- **Exercise prompt**
Return the lines from the line containing "Q: What is draped over the arm of the chair?" onward. Each must match exactly, and the last line of the listing below must be included.

- **Records to use**
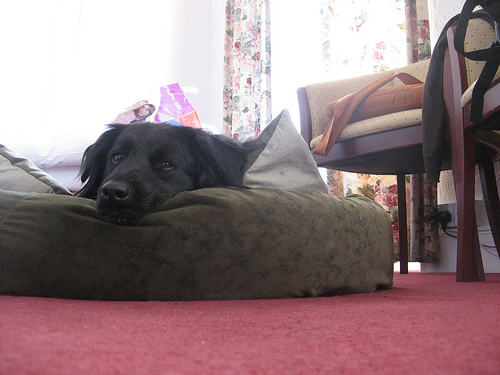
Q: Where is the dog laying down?
A: On a big pillow.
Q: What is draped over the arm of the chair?
A: A sweatshirt.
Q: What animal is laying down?
A: A black dog.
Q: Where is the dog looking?
A: At the camera.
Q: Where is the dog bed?
A: On the red carpet.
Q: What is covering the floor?
A: A red carpet.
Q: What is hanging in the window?
A: Flowered curtains.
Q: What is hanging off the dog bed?
A: The dog's nose.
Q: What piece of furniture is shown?
A: Aa armchair.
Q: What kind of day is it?
A: Bright and sunny.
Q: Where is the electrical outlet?
A: On the wall under the chair.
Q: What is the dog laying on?
A: A dog bed.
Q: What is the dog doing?
A: Laying on a dog bed.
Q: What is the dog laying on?
A: A dog bed.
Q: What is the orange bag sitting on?
A: A chair.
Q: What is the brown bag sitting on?
A: A chair.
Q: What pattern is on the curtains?
A: Flowers.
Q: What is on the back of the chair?
A: A black jacket.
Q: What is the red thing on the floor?
A: Carpet.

- **Response below**
Q: What is draped over the arm of the chair?
A: A sweatshirt.
Q: What animal is laying down?
A: A black dog.
Q: Where is the dog looking?
A: At the camera.
Q: Where is the dog bed?
A: On the red carpet.
Q: What is covering the floor?
A: A red carpet.
Q: What is hanging in the window?
A: Flowered curtains.
Q: What is hanging off the dog bed?
A: The dog's nose.
Q: What piece of furniture is shown?
A: Aa armchair.
Q: What kind of day is it?
A: Bright and sunny.
Q: Where is the electrical outlet?
A: On the wall under the chair.
Q: What is the dog laying on?
A: A dog bed.
Q: What is the dog doing?
A: Laying on a dog bed.
Q: What is the dog laying on?
A: A dog bed.
Q: What is the orange bag sitting on?
A: A chair.
Q: What is the brown bag sitting on?
A: A chair.
Q: What pattern is on the curtains?
A: Flowers.
Q: What is on the back of the chair?
A: A black jacket.
Q: What is the red thing on the floor?
A: Carpet.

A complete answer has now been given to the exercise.